On 7.10.2012, at 0.32, Peer Heinlein wrote:
Several times we already had the problems, that accounts with more the 1.3 or 1.7 billion e-mails in one folder run out-of-memory, even if vsize_limit of 750 MB is set.
In this case, the lmtpd-process haven't been able to allocate more memory to read/write/update the index-files and crashed (and the index-files become corrupted at the end.)
I don't think dovecot.index file is much of a problem. With 1M mails it usually only takes something like 8-32 MB of memory depending on what mailbox format is used. dovecot.index.log file doesn't depend on the mailbox size at all. The main problem is dovecot.index.cache file.
I've thought about the cache file problems earlier also, but it's a bit difficult to figure out the best solution for it. And since nobody had actually complained about it, I hadn't really done anything about it. Also I hadn't previously thought of LMTP/LDA processes crashing because of it, that's a bigger problem than IMAP process crashing. Although I think you're getting a lot more of "mmap(dovecot.index.cache) failed: Out of memory" errors than crashes for large mailboxes?

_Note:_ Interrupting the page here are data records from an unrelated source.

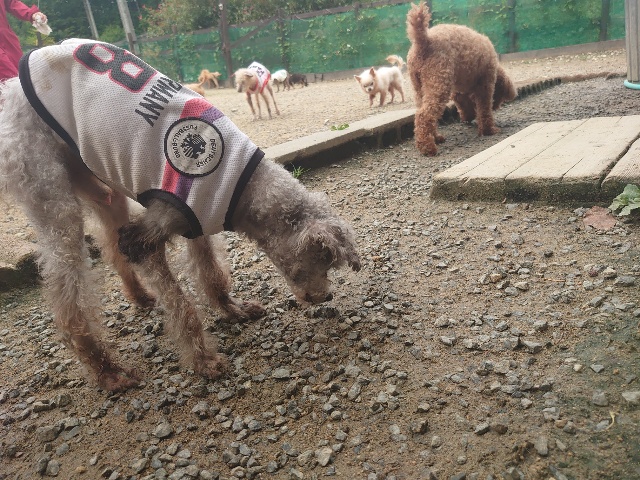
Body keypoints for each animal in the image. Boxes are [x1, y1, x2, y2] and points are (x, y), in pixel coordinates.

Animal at [0, 39, 361, 392]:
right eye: (323, 261)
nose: (328, 295)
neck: (243, 187)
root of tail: (12, 84)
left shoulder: (198, 218)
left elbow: (211, 275)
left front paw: (233, 311)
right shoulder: (146, 240)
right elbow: (181, 306)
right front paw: (203, 360)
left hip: (99, 179)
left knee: (110, 241)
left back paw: (140, 296)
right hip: (53, 198)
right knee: (68, 297)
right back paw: (107, 370)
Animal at [406, 2, 516, 156]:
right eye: (499, 97)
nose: (497, 107)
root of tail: (424, 40)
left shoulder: (459, 91)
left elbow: (465, 105)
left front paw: (468, 117)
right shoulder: (486, 85)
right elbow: (484, 109)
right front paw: (489, 130)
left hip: (419, 87)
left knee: (422, 113)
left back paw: (436, 137)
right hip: (438, 83)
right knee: (423, 115)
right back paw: (428, 147)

So, subproblems related to this:
Filling out dovecot.index.cache too easily. A rather simple possibility that would catch all the possible ways would be to limit the max. size of a single message's cache entry to X kilobytes (64?). If it becomes larger, it's simply not written to the cache file.

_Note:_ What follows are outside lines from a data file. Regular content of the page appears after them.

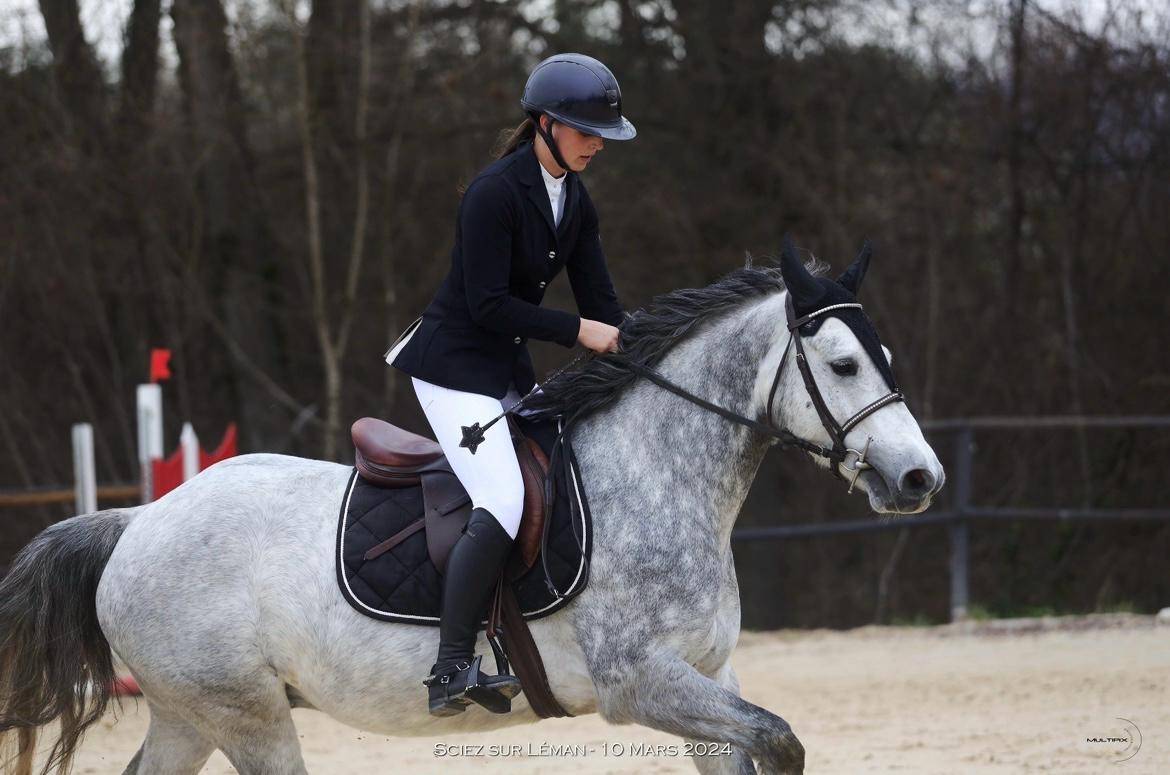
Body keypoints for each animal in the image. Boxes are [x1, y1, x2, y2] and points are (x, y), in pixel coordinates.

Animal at [0, 241, 944, 775]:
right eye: (844, 364)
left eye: (888, 356)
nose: (919, 479)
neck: (659, 475)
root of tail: (136, 522)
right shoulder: (640, 683)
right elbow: (779, 740)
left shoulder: (710, 677)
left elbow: (761, 743)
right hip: (244, 711)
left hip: (188, 713)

Filling out memory too easily. If a long header is wanted to be cached or used for other purposes (e.g. Message-ID), it's still fully read into memory. Add some reasonable limit to max. length of a single header. Can't be too small, because some headers are legitimately pretty long (DKIM and such). Maybe something like 10kB would be safe enough for everyone?
If existing dovecot.index.cache is larger than X MB, shrink it first below X. Shrinking could begin with trying to do it the nice way of removing only unneeded data, but if that fails it could forcibly just remove some old messages. The X would have to be related to the process's VSZ limit.
Dovecot currently doesn't close index files immediately when mailbox is closed, because it's thinking that IMAP clients might reopen the index soon anyway. Max 3 indexes can be kept open, so 3x already different very large indexes can be too much. I'm not sure if this is actually useful at all. Maybe I should disable it for LMTP, or maybe just remove it completely.
The 3. part is what I like changing the least. An alternative solution would be to just not map the entire cache file into memory all at once. The code was actually originally designed to do just that, but munmap()ing + mmap()ing again wasn't very efficient. But for LMTP there's really no need to map the whole file. All it really wants is to read a couple of header records and then append to the file. Maybe it could use an alternative code path that would simply do that instead of mmap()ing anything. It wouldn't solve it for IMAP though.
I don't have a clear solution for that, Dovecot needs the subject information in its index files. But it looks like, it isn't a good idea to put the whole subject into the index. Maybe it's better/necessary to use just the first 50-70 characters for that and to keep the rest away from the index?
50-70 is way too little. The cached subject gets sent to the IMAP client. I think 200 bytes would be minimum and 1000 would be something I could probably even hardcode. But anyway, subject isn't the only way to trigger this and 1000 bytes is too low for some headers.